Во время этих дискуссий нарушал «обет молчания» и Чайков, признанный экспериментатор Общества: он стремился привнести в скульптуру четкие критерии инженерных расчетов, не лепил, а строил свои произведения на железных несгибаемых каркасах; изображая людей, нередко заменял отдельные части их тел механическими скреплениями. Отстаивая свои взгляды, говорил резко, запальчиво. «Вот уж кому чуждо безразличие! — восклицала Мухина. — Он может быть несправедлив, даже обидно несправедлив, но никогда — равнодушен. Искусство — жизнь его».
Но никакие споры, никакие стычки не нарушали ту атмосферу доброжелательства, которая царила в Обществе в дни подготовки к выставкам.
«Наши отношения строились на взаимном уважении, — утверждал Чайков. — Каждому находилось место в экспозиции. Не было ограничений ни в выборе темы, ни в материале. Конечно, мы порой советовали друг другу, что выставить, что нет, но эти советы никогда не были императивными. Я высказал свое мнение, а ты уж делай как хочешь, — решай сам. И на выставках у нас были самые различные вещи: и реалистические, и конструктивистские, и импрессионистические, и примитивистские. Поэтому некоторые обвиняли нас в отсутствии платформы».
Словно вспоминая об этих обвинениях, Мухина впоследствии заявит о необходимости разнообразия в искусстве: «Художники не могут быть похожи один на другого, поэтому невозможно требовать от них одинакового „стиля“ исполнения; должно быть единство духа, а не единство почерка… Основа художника — способность чувствовать общее по-своему».
В словах «чувствовать общее по-своему» Вере Игнатьевне удалось сформулировать то, что делало ОРС не только профессиональным, но и принципиальным объединением. «Полный возврат к изобразительности; обращение к социальной тематике не столько в бытовом, сколько в символическом ее значении; искание путей к реалистической форме, уходящей, однако, от натурализма в сторону монументального обобщения», — такие тактические задачи ставили перед собой орсовцы.
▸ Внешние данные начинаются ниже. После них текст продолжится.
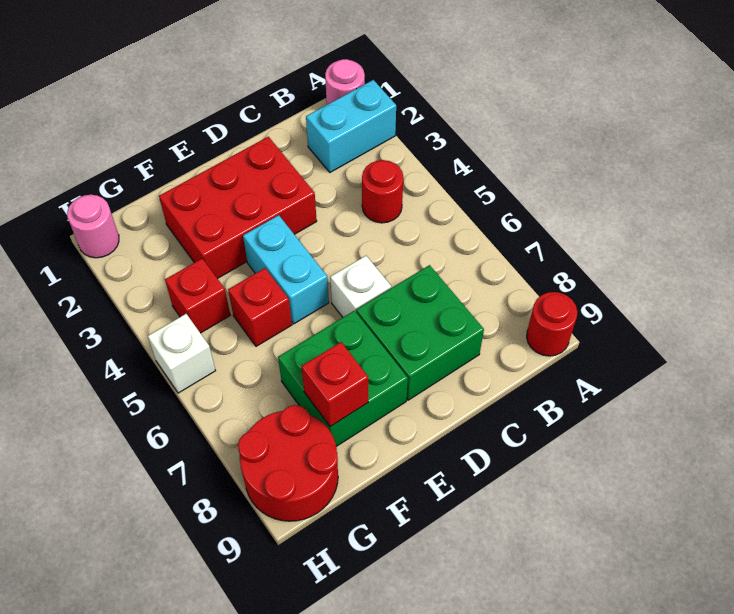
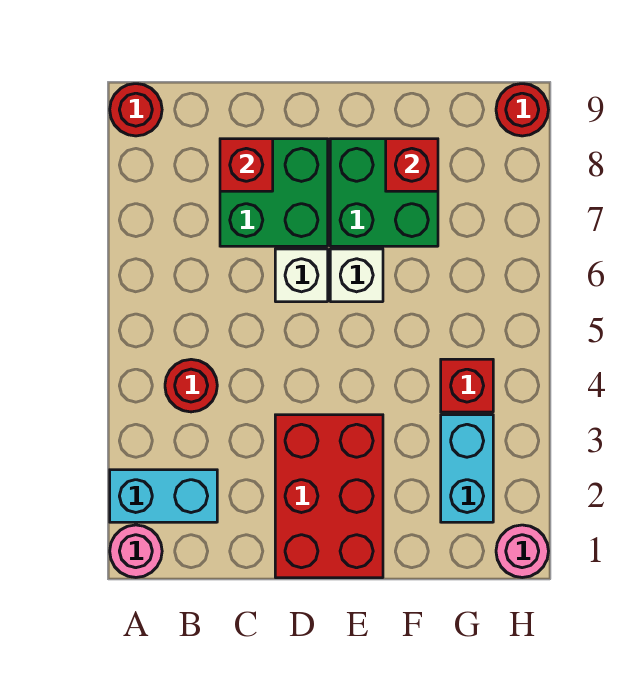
red brick D2:F3 level 1 -> red brick D1:E3 level 1
cyan brick E4:E5 level 1 -> cyan brick G2:G3 level 1
red brick F5 level 1 -> red brick C8 level 2
red round brick G8:H9 level 1 -> red round brick H9 level 1
white brick H5 level 1 -> white brick E6 level 1

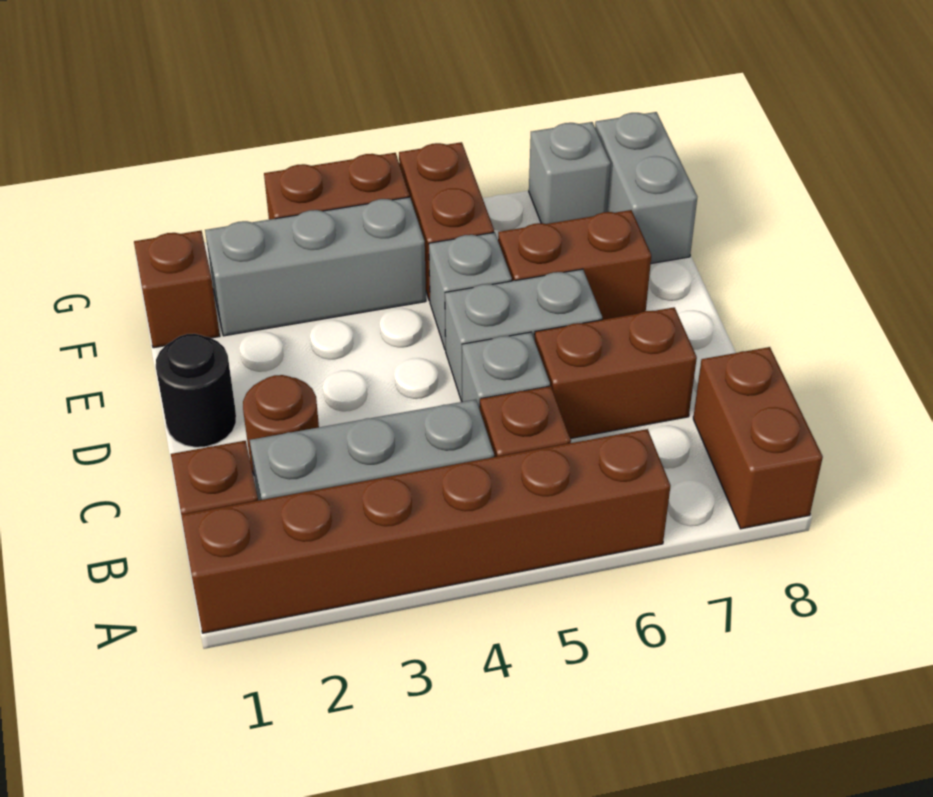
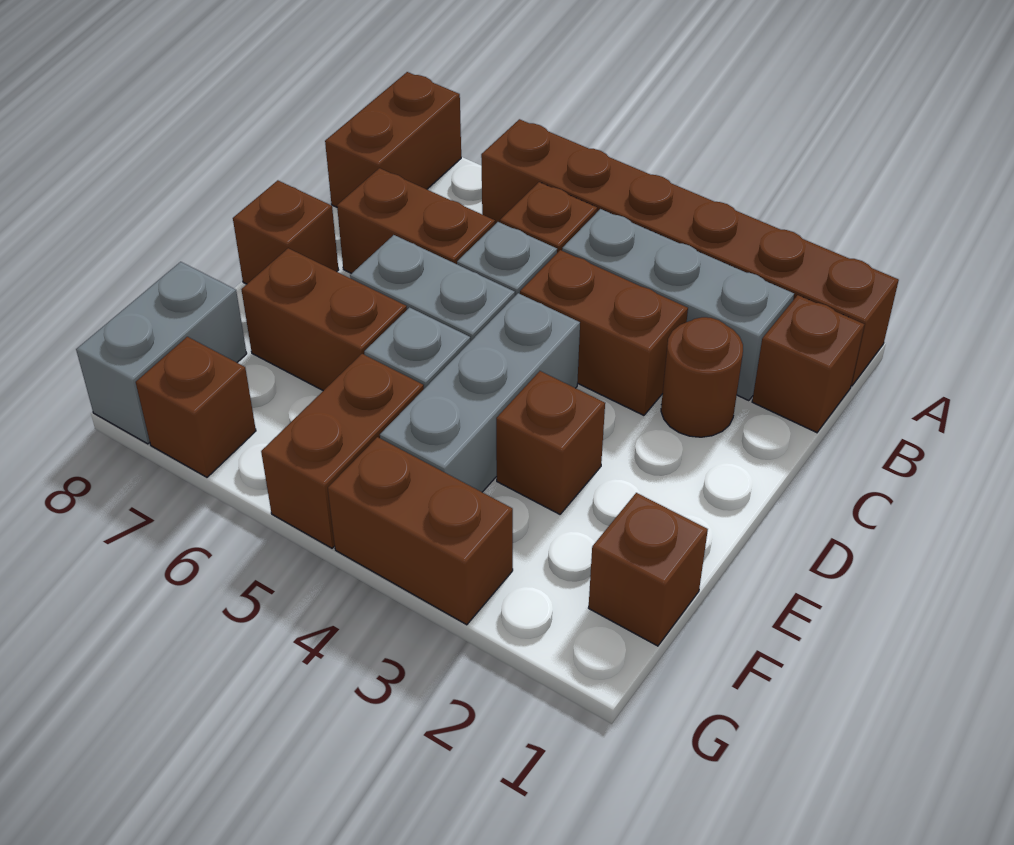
none -> brown brick C3:C4 level 1
black round brick D1 level 1 -> none
none -> brown brick D8 level 1
none -> brown brick E3 level 1
grey brick F2:F4 level 1 -> grey brick D4:F4 level 1
grey brick G7 level 1 -> brown brick G7 level 1

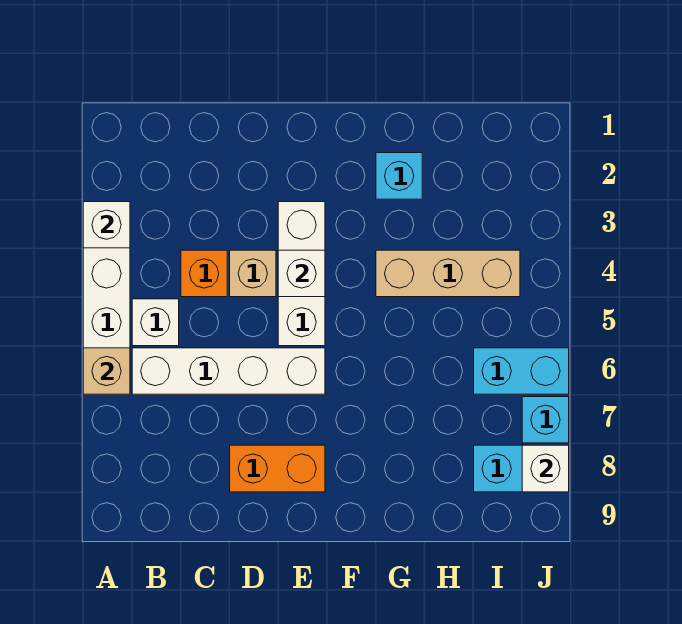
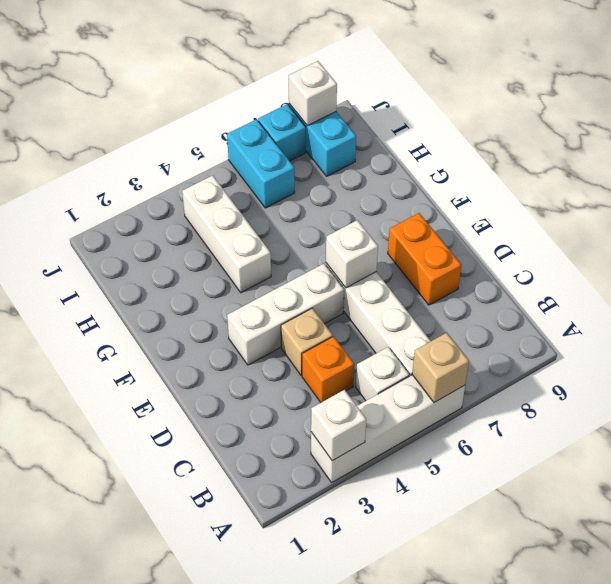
white brick E4 level 2 -> white brick E6 level 2
cyan brick G2 level 1 -> none
tan brick G4:I4 level 1 -> white brick G4:I4 level 1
И действительно, не только Мухина, уже убедившаяся, что «хорошо строит скульптурную форму, когда переживает ее изнутри, как некую собственную оболочку», — все они шли к реализму. Словно бросая вызов своей молодости, снова вернулся к образу Бакунина Королев: на смену символической борьбе объемов, динамике плоскостей пришло стремление передать психологически убедительную характеристику мятежного философа. Отказалась от аналитического конструктивизма Сандомирская, бывшая в начале двадцатых годов одним из убежденнейших его адептов; обратившись к традициям русской народной резьбы, в «Рязанском мужике» и «Рязанской бабе» она создала истинно народные современные типы — орсовцы считали, что в них уловлен дух революционной эпохи.
Вера Игнатьевна была в хороших отношениях почти со всеми орсовцами, но крепче всех она подружилась с Шадром; эта дружба продлилась до последних дней жизни Ивана Дмитриевича. «За всю мою жизнь, — говорила Мухина, — я только с тремя художниками была на „ты“; причина, конечно, во мне — чтобы так обращаться к кому-то, мне надо чувствовать к нему большую душевную близость». Эти трое — Александра Александровна Экстер, график Игнатий Игнатьевич Нивинский (с ним Мухина подружится несколько позднее) и Иван Дмитриевич Шадр.